Swee's grin widened. "Wet. Tired. Snapping at everyone who gets too close." She crossed to the stove, found a dry cloth, and began wringing out her braid. "She's been like that since she came back from the galley. You wouldn't know anything about that, would you?"
"I don't know what you mean."
"Mm." Swee's eyes glittered. "Sure you don't."
Jo turned back to the stores, her cheeks burning. She could feel Swee's gaze on her back, patient and amused, waiting for a confession Jo wasn't ready to give. The ship's motion was easing, the violent roll settling into a gentler rhythm, and through the hatch she could hear the crew's voices rising in relief as the worst of the squall passed.
"She's not going to sleep tonight," Swee said, her voice losing its teasing edge. "She never does, after something like this. Too wired.
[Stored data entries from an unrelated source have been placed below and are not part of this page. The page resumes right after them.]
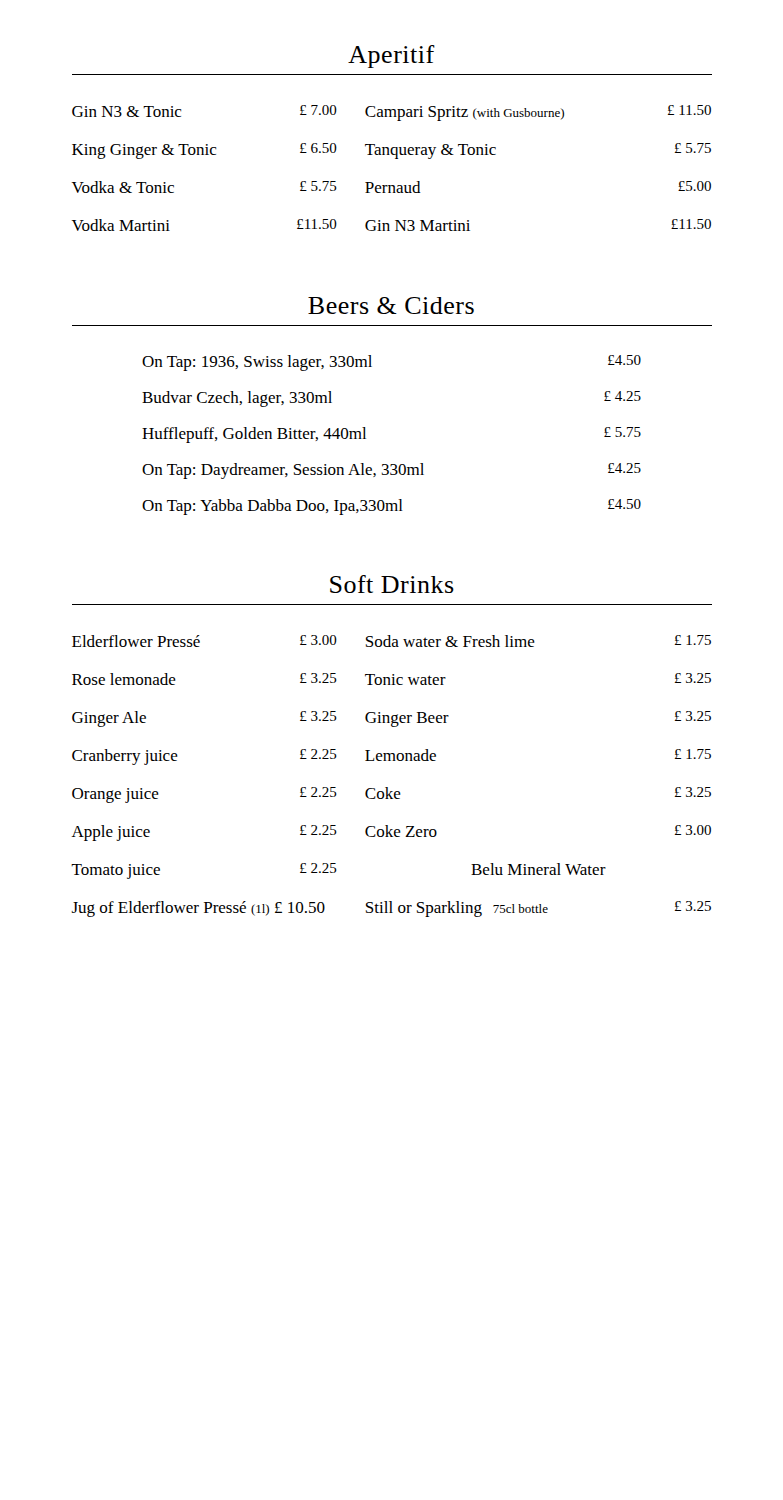Aperitif
| Gin N3 & Tonic | £ 7.00 | Campari Spritz (with Gusbourne) | £ 11.50 |
| King Ginger & Tonic | £ 6.50 | Tanqueray & Tonic | £ 5.75 |
| Vodka & Tonic | £ 5.75 | Pernaud | £5.00 |
| Vodka Martini | £11.50 | Gin N3 Martini | £11.50 |
Beers & Ciders
| On Tap: 1936, Swiss lager, 330ml | £4.50 |
| Budvar Czech, lager, 330ml | £ 4.25 |
| Hufflepuff, Golden Bitter, 440ml | £ 5.75 |
| On Tap: Daydreamer, Session Ale, 330ml | £4.25 |
| On Tap: Yabba Dabba Doo, Ipa,330ml | £4.50 |
Soft Drinks
| Elderflower Pressé | £ 3.00 | Soda water & Fresh lime | £ 1.75 |
| Rose lemonade | £ 3.25 | Tonic water | £ 3.25 |
| Ginger Ale | £ 3.25 | Ginger Beer | £ 3.25 |
| Cranberry juice | £ 2.25 | Lemonade | £ 1.75 |
| Orange juice | £ 2.25 | Coke | £ 3.25 |
| Apple juice | £ 2.25 | Coke Zero | £ 3.00 |
| Tomato juice | £ 2.25 | Belu Mineral Water |
| Jug of Elderflower Pressé (1l) £ 10.50 | Still or Sparkling 75cl bottle | £ 3.25 |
Too busy running through every decision she made, wondering if she could have done better."
Jo turned. Swee was looking at her with something close to seriousness, her head tilted, her green eyes sharp.
"She needs someone to make her stop," Swee said. "Someone who isn't crew. Someone who isn't Mara, telling her she's pushing too hard." She paused. "Someone who looks at her the way you do."
The words hung in the air. Jo's throat tightened.
"I don't—"
"You do." Swee stood, tossed the wet cloth onto the stove, and headed for the hatch. "I'm not saying go find her now. She'll bite your head off if you try. But later. When the ship's quiet. When she's alone on the quarterdeck, pretending she doesn't need anyone." She paused at the hatch, looking back over her shoulder. "That's when you go."
She climbed through. The hatch closed behind her, and Jo was alone again, the galley dark and warm and full of the smell of rain.
She stared at the closed hatch for a long time. Then she returned to the stores, finished her work, and waited for the night to deepen.
The ship grew quiet. The storm's last gasps faded to a steady drizzle, and the crew's voices dimmed as they took to their hammocks. Jo sat in the dark of the galley, counting her breaths, feeling the locket rise and fall against her chest.
When she was sure enough time had passed, she stood. She smoothed her wet shirt. She ran her fingers through her tangled hair, tucking what she could behind her ears. And she climbed the ladder to the deck, where the rain had softened to mist and the stars were beginning to emerge through the breaking clouds.
Amelia stood at the helm, alone, her hands on the wheel, her gaze fixed on the horizon. She didn't turn when Jo approached. But her hands tightened on the spokes, and her shoulders tensed, and Jo knew she'd been heard.
She stopped at the edge of the quarterdeck. Close enough to speak without raising her voice. Far enough to give Amelia room to run.
"You should be below," Amelia said. Her voice was flat. Worn.
"So should you."
Amelia said nothing.
Jo took a step closer. Then another. She stopped at the railing, her hands gripping the wet wood, her eyes on the woman who had walked away from her in the galley.
"I'm not going to kiss you," Jo said. "Not tonight. Not unless you ask."
Amelia's breath caught. A small, almost inaudible sound, but Jo heard it.
"But I'm going to stand here," Jo continued, "until you're ready to go below. And tomorrow, I'm going to be on this deck, learning your ship, earning my place. And the day after that. And the day after that." She paused. "I told you I chose this. I meant it."
The silence stretched. The stars emerged, one by one, and the sea settled into a gentle rhythm beneath them.
Amelia's hands loosened on the wheel. Just a fraction. Just enough.
"You're going to be the death of me," she said, and her voice cracked on the last word.
Jo smiled, soft and certain, and stayed where she was.
She stayed until the sky turned gray, and the stars faded, and Amelia finally, finally let someone else take the wheel.